Traceback (most recent call last):
  File "/Users/rahm/Documents/PycharmProjects/f5-common-python/f5/bigip/contexts.py", line 97, in __exit__
    validateOnly=self.validate_only)
  File "/Users/rahm/Documents/PycharmProjects/f5-common-python/f5/bigip/resource.py", line 411, in modify
    self._modify(**patch)
  File "/Users/rahm/Documents/PycharmProjects/f5-common-python/f5/bigip/resource.py", line 404, in _modify
    response = session.patch(patch_uri, json=patch, **requests_params)
  File "/Users/rahm/Documents/PycharmProjects/f5-common-python/f5py3/lib/python3.7/site-packages/icontrol/session.py", line 284, in wrapper
    raise iControlUnexpectedHTTPError(error_message, response=response)
icontrol.exceptions.iControlUnexpectedHTTPError: 409 Unexpected Error: Conflict for uri: https://ltm3.test.local:443/mgmt/tm/transaction/1536877430032827/
Text: '{"code":409,"message":"transaction failed:01020066:3: The requested Virtual Server (/Common/testvip) already exists in partition Common.","errorStack":[],"apiError":2}'
During handling of the above exception, another exception occurred:
Traceback (most recent call last):
  File input, line 3, in 
  File "/Users/rahm/Documents/PycharmProjects/f5-common-python/f5/bigip/contexts.py", line 100, in __exit__
    raise TransactionSubmitException(e)
f5.sdk_exception.TransactionSubmitException: 409 Unexpected Error: Conflict for uri: https://ltm3.test.local:443/mgmt/tm/transaction/1536877430032827/
Text: '{"code":409,"message":"transaction failed:01020066:3: The requested Virtual Server (/Common/testvip) already exists in partition Common.","errorStack":[],"apiError":2}'

And we can also run a successful transaction, but use the validate_only so it doesn't update the configuration.

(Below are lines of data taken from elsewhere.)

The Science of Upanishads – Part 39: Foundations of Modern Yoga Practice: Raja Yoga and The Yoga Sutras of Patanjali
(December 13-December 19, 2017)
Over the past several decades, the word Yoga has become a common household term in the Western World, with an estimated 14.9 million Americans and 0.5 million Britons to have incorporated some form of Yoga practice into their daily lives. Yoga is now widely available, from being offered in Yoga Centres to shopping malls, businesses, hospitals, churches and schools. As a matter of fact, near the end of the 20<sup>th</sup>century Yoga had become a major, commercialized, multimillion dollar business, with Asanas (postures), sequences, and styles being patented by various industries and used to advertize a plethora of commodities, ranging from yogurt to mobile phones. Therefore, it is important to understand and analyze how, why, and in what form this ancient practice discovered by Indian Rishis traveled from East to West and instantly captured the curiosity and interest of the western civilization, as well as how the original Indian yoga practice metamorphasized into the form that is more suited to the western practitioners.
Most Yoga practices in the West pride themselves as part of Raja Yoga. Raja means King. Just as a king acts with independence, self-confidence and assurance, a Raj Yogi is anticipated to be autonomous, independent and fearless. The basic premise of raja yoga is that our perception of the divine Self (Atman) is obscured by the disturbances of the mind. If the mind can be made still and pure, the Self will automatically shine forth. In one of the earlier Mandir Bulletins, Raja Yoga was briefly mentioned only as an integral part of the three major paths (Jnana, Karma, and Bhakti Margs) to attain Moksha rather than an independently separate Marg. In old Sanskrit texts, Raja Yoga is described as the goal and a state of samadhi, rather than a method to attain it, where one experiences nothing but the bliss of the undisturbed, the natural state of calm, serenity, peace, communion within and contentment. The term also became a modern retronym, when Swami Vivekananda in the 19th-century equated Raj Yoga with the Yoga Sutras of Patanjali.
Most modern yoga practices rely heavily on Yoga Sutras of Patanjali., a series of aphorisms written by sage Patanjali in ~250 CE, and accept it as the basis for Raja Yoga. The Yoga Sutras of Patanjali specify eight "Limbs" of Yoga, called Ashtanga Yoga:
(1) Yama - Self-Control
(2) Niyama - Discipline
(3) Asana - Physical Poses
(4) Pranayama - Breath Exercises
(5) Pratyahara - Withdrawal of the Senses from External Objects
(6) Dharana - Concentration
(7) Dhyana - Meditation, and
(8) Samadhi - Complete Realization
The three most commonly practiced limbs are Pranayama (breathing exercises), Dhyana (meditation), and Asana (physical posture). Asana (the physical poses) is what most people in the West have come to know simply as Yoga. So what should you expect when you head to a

Notice no error here and that the objects were not created:

>>> with TransactionContextManager(tx, validate_only=True) as api:
...    api.tm.ltm.pools.pool.create(name='testpool2')
...    api.tm.ltm.virtuals.virtual.create(name='testvip2', pool='testpool2', destination='192.168.102.99:80')

>>>
>>> b.tm.ltm.pools.pool.exists(name='testpool2')
False
>>> b.tm.ltm.virtuals.virtual.exists(name='testvip2')
False

Hopefully this gives you an idea of how to simplify your transaction updates with python utilizing the f5-common-python SDK. For a more concrete example of a useful transaction, you can see my Let's Encrypt hook script where I'm modifying the ssl key/cert. Happy coding out there!

Note that much of this information is presented strictly from the perspective of the REST interface instead of focusing on the python SDK in the earlier Demystifying the iControl Interface article on transactions.